Before answering your query, I am assuming that we all agree on the fact that the pooling operation doesn’t increase/decrease the depth. It is the convolutional operation, in general or some form of reshuffling like PixelShuffle, that could increase/decrease the depth.
Now, coming back to your query, here, the depth represents the number of channels. Assuming the convolution operation to be at the centre of my answer, if we want the number of channels to be say 128, we would require 128 different filters. Now, these different filters can intuitively be thought of as they are looking for different features, like horizontal patterns, vertical patterns, etc. In practice, these features which the filters are looking for are much more non-trivial.
So, when we increase the depth, it basically means that we are trying to learn many more (distinct) features, which ultimately help the model make the final predictions. The explanation that I have provided is more of an intuitive one rather than a theoretical one.
You can resolve your query with a simple experiment. Make a simple network with a couple of layers. Don’t increase the depth as you go down the network. You will find that your model won’t perform as good as it will perform when you will increase the depth as you move further down the network. I hope this helps.
Thanks Shahid for bringing this up,
Hi Elemento @Elemento ,
I wonder based on what we are suggesting the channel size?
e.g. 3 → 8 → 16 as happened in one of the examples in course?
Welcome to the community.
The course discusses a ton of examples, so I am not exactly sure as to which example you are referring to. But if in this example, 3, 8 and 16 refers to the number of channels, then yes indeed. In the first layer, you are trying to learn 3 different features (assuming my intuitive explanation above), in the second layer, 8 different features, and so on. I hope this helps.

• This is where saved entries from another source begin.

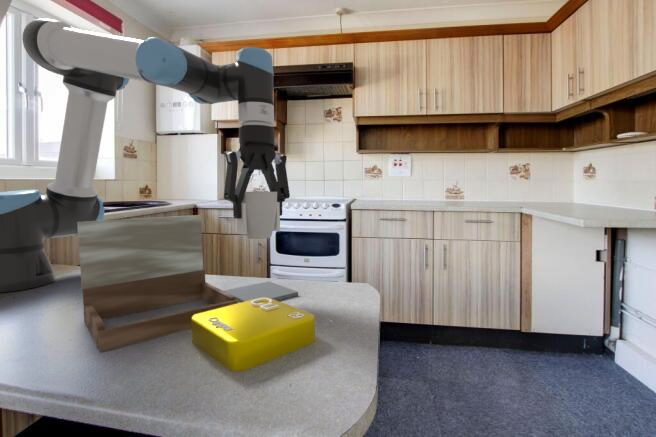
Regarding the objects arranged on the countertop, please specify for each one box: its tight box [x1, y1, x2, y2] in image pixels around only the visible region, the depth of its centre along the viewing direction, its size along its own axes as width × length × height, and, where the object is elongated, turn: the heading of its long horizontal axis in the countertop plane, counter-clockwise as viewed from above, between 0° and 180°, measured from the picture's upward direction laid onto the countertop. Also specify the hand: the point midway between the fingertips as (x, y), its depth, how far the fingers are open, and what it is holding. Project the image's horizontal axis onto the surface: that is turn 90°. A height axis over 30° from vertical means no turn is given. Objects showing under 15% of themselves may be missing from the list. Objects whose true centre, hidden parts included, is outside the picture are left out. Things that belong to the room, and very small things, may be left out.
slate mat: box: [223, 281, 299, 303], centre depth 80 cm, size 12×12×1 cm
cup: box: [242, 191, 277, 240], centre depth 79 cm, size 8×8×10 cm
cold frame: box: [77, 214, 239, 353], centre depth 65 cm, size 17×22×18 cm
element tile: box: [190, 297, 316, 372], centre depth 57 cm, size 15×15×5 cm
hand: (259, 232), depth 79 cm, fingers closed on cup, 8 cm apart
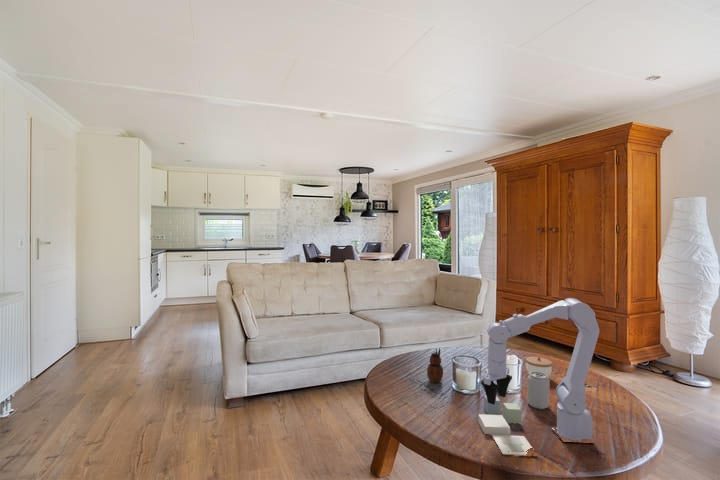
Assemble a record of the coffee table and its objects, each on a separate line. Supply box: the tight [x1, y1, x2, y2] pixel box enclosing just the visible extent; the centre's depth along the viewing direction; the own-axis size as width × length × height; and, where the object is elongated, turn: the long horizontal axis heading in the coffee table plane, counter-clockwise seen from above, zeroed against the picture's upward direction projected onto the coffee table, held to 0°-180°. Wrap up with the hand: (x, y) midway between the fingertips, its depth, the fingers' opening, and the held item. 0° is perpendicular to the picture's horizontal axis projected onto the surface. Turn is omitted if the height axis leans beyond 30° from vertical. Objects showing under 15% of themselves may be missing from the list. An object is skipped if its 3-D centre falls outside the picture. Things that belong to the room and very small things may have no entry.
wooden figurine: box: [426, 347, 444, 384], centre depth 158 cm, size 7×6×15 cm
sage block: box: [502, 402, 522, 425], centre depth 125 cm, size 4×4×5 cm
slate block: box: [483, 394, 501, 415], centre depth 132 cm, size 4×4×5 cm
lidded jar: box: [525, 356, 553, 378], centre depth 164 cm, size 11×11×9 cm
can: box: [526, 372, 551, 410], centre depth 136 cm, size 8×8×12 cm
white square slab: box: [477, 413, 511, 436], centre depth 120 cm, size 8×8×3 cm
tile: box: [491, 434, 533, 455], centre depth 110 cm, size 10×10×1 cm
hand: (496, 399), depth 121 cm, fingers open, 7 cm apart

The number of output channels you define as you go deeper into the network is just based on what works. Everything here is “experimental”: as Elemento mentioned in an earlier reply, you can try using fewer channels and see what happens. As Prof Ng discusses at many points in the lectures, it makes sense to learn from what has worked in other problems, meaning you start by choosing an architecture that has shown good results on what you hope is a similar type of problem. And then you see how that works and modify the architecture if the results are not good enough in your new case.